UPS pointed to several areas. It is using AI in customer care to give teams real-time shipment insights. It says it is transforming reverse logistics through Happy Returns with a conversational AI-powered experience. It also says RFID and AI-powered tracking can provide near real-time package-level visibility.

The company also described AI network planning tools and a digital twin of its global network. UPS says the digital twin updates every ten minutes. For commerce operators, the takeaway is practical. Delivery visibility is now part of the customer experience. If a retailer can spot problems earlier, it has a better chance to reduce support pressure and protect trust after checkout.

In the commerce pulse, Kroger’s first quarter shows two digital growth engines working at the same time.

Kroger reported first quarter twenty twenty-six results on June eighteenth. The company said adjusted e-commerce sales grew nineteen percent. It also said Kroger Precision Marketing profit grew more than twenty percent.

Kroger Precision Marketing is Kroger’s retail media business. It helps brands connect ad exposure to store sales, using Kroger’s data science capabilities and loyalty card program.

That makes the quarter more than a grocery delivery story. Kroger is growing digital orders, while also growing an advertising business tied to shopper behavior and sales measurement. For brands, grocery platforms are becoming both sales channels and media channels.

In global model watch, Alibaba Cloud expanded its AI footprint in Japan.

Alibaba Cloud announced the launch of its fifth data center in Japan. The new facility is in Tokyo. The company says it is aimed at demand from sectors including retail and manufacturing.
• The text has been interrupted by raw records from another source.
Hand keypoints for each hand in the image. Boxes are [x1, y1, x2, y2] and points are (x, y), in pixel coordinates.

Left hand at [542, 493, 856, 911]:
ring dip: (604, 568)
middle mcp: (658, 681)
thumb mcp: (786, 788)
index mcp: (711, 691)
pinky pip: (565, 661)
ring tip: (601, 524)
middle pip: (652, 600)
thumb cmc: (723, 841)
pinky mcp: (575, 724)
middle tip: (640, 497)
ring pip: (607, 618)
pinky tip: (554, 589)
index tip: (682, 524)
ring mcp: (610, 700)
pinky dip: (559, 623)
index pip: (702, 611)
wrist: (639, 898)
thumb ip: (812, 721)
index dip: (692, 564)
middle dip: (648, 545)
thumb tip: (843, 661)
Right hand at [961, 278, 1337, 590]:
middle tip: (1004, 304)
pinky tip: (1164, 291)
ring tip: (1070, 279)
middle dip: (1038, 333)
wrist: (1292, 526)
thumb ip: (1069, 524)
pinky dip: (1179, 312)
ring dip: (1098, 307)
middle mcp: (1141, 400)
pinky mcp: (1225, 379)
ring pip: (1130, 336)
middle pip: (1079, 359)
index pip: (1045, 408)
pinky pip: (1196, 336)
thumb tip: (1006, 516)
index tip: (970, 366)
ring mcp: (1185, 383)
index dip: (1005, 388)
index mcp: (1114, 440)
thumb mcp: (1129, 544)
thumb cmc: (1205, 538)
Alibaba Cloud also made Model Studio available in Japan. The company says Japanese businesses and developers can access Qwen three point seven Plus and other large language models for online inferencing. In plain terms, that means running those models in the cloud so apps can generate answers, analyze inputs or power AI features without the customer hosting the model themselves.

Finally, Amazon may be testing a bigger AI chip strategy.
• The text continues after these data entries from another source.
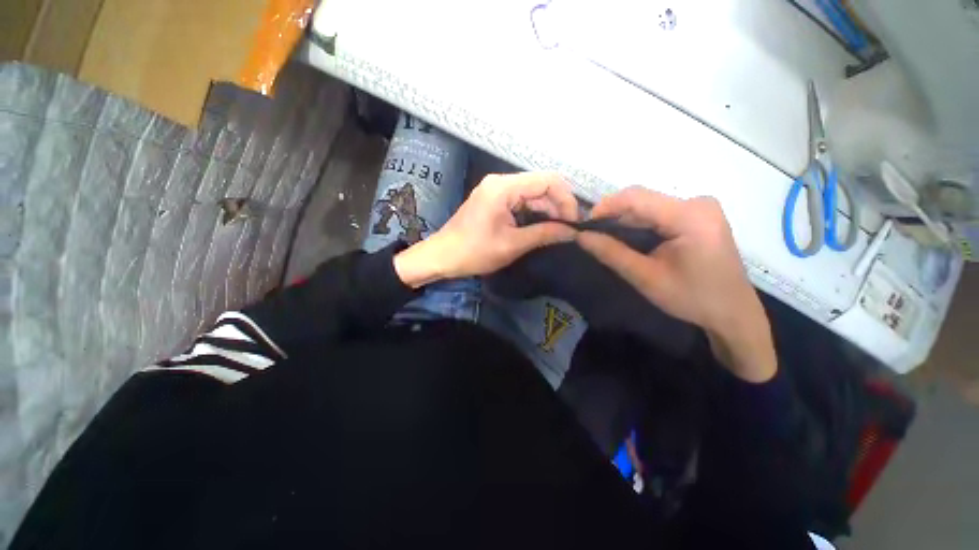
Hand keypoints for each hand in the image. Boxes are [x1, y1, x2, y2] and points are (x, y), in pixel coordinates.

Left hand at [394, 172, 578, 286]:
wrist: (442, 256)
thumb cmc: (474, 252)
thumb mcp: (512, 245)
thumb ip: (544, 234)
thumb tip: (573, 232)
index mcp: (504, 187)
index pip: (548, 180)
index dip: (566, 199)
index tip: (574, 222)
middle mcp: (501, 181)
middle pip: (541, 185)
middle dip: (558, 206)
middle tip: (568, 230)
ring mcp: (496, 189)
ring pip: (532, 193)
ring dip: (547, 210)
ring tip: (557, 231)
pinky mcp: (494, 199)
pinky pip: (521, 200)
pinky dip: (533, 213)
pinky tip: (540, 227)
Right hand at [576, 187, 775, 381]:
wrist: (733, 312)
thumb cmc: (691, 298)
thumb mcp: (646, 277)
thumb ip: (611, 253)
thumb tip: (580, 236)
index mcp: (690, 216)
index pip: (637, 198)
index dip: (605, 207)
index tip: (583, 224)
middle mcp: (697, 203)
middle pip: (643, 199)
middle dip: (613, 215)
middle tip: (591, 234)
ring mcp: (700, 207)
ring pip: (650, 205)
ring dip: (625, 220)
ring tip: (605, 237)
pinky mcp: (699, 215)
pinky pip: (660, 212)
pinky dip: (640, 223)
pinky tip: (629, 238)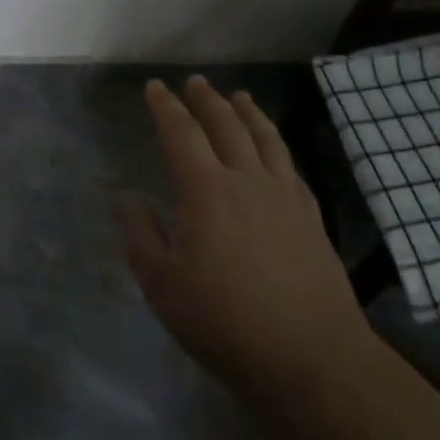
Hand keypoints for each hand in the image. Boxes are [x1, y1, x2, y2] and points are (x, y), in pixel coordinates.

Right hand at [118, 77, 374, 398]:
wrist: (312, 357)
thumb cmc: (225, 322)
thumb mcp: (162, 286)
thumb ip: (141, 235)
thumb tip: (128, 197)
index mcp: (207, 191)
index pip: (181, 134)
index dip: (166, 107)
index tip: (155, 87)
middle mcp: (248, 180)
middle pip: (227, 125)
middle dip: (207, 100)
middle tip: (195, 82)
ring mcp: (286, 197)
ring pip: (266, 138)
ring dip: (249, 112)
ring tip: (240, 96)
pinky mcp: (312, 218)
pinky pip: (291, 166)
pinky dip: (277, 146)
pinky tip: (274, 150)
TechCrunch reports, citing Bloomberg, that AWS is in talks to sell its Trainium AI chips for use in third-party data centers. TechCrunch says Amazon confirmed the talks are early stage.

If that moves forward, Amazon would be pushing Trainium beyond a cloud-only service. That would make the AI chip race less about who rents compute and more about who controls the hardware supply chain.

What to watch next: enterprise AI budgets, logistics visibility and global model distribution. Those are the operating systems behind the next phase of AI adoption.

That’s your AI Commerce Brief for today. Thanks for listening.